## Text provided
◆ ◆ ◆ ◆

There is a God - Who Flew?

That would be Antony Flew, the life-long atheist who announced his hard turn from atheism after examining the evidence for the irreducible complexity of life. Since shocking the anti-God camp with his defection a couple of years ago, Flew has written a book, There is a God. Flew devotes the first half of the book to the arguments he used to refute theism in his long and illustrious career as an atheistic philosopher. In the remainder, Flew discusses the factors that caused him to change his mind including,
"Why do I believe this, given that I expounded and defended atheism for more than half a century? The short answer is this: this is the world picture, as I see it, that has emerged from modern science. Science spotlights three dimensions that point to God. The first is the fact that nature obeys laws. The second is the dimension of life, of intelligently organized and purpose-driven beings, which arose from matter. The third is the very existence of nature. But it is not this alone that has guided me. I have also been helped by a renewed study of the classical philosophical arguments."
In a recent interview with Ben Wiker, Flew further explains,
"There were two factors in particular that were decisive. One was my growing empathy with the insight of Einstein and other noted scientists that there had to be an Intelligence behind the integrated complexity of the physical Universe. The second was my own insight that the integrated complexity of life itself – which is far more complex than the physical Universe – can only be explained in terms of an Intelligent Source. I believe that the origin of life and reproduction simply cannot be explained from a biological standpoint despite numerous efforts to do so. With every passing year, the more that was discovered about the richness and inherent intelligence of life, the less it seemed likely that a chemical soup could magically generate the genetic code. The difference between life and non-life, it became apparent to me, was ontological and not chemical. The best confirmation of this radical gulf is Richard Dawkins' comical effort to argue in The God Delusion that the origin of life can be attributed to a "lucky chance." If that's the best argument you have, then the game is over. No, I did not hear a Voice. It was the evidence itself that led me to this conclusion..."
This is a great example of a person following the evidence wherever it leads, as opposed to those like Dawkins, who cut their examination short of anything that would interfere with their sense of moral autonomy.

◆ ◆ ◆ ◆

## Data to examine

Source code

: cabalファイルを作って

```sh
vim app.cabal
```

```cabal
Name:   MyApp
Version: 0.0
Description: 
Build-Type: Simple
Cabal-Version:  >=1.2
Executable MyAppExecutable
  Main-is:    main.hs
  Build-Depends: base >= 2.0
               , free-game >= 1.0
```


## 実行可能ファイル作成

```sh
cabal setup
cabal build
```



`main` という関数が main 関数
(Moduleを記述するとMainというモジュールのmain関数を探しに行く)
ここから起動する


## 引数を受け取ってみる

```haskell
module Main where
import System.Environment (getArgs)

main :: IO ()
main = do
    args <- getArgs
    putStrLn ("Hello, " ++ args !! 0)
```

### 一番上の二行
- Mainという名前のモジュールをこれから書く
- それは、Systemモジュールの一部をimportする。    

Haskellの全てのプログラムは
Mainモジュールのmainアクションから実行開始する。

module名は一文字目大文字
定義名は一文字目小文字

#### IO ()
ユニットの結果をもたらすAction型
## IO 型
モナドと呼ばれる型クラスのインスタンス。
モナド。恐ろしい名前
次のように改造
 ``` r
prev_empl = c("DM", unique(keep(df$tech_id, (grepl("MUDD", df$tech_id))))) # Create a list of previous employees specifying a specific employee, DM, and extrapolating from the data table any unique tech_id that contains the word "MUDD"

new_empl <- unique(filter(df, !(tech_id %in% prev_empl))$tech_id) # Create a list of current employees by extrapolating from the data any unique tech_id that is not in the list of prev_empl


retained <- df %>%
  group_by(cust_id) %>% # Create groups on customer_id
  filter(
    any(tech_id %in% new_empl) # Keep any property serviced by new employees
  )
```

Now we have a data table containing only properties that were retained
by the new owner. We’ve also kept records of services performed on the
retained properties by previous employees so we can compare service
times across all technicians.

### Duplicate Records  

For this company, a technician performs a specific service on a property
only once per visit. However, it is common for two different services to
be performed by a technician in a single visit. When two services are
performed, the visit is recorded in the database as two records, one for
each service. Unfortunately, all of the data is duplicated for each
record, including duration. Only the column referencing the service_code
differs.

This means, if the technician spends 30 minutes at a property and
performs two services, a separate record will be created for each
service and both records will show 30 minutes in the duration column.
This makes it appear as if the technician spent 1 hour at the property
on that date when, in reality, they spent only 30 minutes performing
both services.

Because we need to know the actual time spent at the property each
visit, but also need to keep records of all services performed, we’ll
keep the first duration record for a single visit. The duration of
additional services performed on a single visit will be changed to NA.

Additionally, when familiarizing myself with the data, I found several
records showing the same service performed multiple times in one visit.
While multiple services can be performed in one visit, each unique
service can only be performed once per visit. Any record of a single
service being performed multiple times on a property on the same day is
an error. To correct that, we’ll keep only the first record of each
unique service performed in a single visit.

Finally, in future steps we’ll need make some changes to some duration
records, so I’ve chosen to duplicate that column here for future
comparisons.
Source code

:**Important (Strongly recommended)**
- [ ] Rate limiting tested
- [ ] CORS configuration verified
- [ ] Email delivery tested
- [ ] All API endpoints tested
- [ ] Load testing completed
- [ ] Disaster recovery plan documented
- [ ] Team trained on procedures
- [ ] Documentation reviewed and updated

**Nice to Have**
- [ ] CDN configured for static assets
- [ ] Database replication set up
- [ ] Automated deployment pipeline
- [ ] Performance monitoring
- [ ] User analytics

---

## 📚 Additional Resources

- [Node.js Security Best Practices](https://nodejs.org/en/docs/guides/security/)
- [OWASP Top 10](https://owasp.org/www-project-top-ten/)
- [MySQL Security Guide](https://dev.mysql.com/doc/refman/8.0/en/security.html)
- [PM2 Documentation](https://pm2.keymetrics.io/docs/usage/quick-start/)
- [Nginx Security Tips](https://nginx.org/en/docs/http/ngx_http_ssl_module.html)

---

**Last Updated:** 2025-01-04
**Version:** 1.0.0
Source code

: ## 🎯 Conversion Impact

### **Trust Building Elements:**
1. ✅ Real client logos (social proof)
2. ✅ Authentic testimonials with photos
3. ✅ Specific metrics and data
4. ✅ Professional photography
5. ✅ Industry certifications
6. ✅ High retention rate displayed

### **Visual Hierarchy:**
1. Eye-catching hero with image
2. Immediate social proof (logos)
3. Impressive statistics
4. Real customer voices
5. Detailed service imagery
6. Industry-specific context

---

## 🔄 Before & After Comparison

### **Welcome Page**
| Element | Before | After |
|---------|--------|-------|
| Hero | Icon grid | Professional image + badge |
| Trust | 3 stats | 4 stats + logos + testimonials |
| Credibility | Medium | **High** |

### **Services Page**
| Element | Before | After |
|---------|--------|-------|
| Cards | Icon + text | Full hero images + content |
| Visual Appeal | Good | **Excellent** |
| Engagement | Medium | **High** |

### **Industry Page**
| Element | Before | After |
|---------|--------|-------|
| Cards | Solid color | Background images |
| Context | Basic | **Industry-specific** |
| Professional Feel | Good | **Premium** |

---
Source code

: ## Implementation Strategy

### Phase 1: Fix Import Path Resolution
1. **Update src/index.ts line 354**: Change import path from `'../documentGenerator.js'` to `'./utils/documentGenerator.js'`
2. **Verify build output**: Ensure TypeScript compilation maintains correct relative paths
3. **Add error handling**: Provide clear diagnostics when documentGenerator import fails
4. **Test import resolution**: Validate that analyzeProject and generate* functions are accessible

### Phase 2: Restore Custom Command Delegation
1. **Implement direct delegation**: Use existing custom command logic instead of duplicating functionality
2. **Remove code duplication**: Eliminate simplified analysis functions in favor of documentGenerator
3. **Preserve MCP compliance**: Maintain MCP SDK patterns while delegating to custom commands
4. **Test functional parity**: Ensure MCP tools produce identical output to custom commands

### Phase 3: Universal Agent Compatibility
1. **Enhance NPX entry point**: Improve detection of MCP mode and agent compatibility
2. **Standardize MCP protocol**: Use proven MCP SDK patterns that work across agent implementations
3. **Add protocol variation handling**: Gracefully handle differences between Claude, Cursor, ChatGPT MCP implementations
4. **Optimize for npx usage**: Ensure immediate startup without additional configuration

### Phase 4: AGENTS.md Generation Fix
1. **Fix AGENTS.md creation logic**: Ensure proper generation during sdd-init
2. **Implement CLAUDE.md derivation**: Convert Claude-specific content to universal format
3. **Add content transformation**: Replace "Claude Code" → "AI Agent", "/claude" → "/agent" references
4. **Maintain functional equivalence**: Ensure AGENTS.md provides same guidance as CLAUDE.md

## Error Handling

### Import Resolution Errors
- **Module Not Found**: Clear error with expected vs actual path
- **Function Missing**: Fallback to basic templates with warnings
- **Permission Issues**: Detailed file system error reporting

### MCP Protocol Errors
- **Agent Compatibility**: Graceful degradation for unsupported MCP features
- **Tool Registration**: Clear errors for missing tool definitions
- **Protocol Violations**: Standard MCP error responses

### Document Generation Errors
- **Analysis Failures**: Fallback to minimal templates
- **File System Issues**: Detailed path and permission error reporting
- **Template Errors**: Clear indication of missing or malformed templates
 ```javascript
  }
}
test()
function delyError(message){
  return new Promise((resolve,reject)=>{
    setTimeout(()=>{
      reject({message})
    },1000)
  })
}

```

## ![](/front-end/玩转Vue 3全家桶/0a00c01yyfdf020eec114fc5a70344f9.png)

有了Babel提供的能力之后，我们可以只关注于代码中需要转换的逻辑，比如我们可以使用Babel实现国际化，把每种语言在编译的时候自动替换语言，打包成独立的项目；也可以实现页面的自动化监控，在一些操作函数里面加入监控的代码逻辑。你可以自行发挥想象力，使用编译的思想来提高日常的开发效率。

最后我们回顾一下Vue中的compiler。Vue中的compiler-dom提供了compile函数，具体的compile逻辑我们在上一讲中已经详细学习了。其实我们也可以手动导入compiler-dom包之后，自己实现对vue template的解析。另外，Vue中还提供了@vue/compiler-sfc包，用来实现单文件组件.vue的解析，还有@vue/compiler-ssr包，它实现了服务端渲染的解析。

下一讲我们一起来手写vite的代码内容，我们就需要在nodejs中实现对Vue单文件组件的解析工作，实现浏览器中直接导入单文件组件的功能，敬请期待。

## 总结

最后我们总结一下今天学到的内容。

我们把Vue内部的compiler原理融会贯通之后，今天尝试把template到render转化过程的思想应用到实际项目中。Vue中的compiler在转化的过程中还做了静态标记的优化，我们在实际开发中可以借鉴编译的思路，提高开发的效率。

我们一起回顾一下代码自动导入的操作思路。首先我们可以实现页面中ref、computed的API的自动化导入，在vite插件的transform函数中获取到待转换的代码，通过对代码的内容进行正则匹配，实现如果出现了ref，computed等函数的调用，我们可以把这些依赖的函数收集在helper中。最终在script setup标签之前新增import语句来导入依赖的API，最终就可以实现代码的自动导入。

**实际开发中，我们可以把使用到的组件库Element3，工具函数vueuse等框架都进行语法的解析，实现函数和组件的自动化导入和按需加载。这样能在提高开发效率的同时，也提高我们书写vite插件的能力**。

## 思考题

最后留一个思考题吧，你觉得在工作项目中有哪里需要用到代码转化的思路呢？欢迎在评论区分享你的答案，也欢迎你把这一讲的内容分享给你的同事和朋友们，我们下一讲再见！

◆ ◆ ◆ ◆

Update the stretch from "This is a great" through "of moral autonomy." of the text on Antony Flew's turn from atheism, changing "great example" to "clear example".

This is a clear example of a person following the evidence wherever it leads, as opposed to those like Dawkins, who cut their examination short of anything that would interfere with their sense of moral autonomy.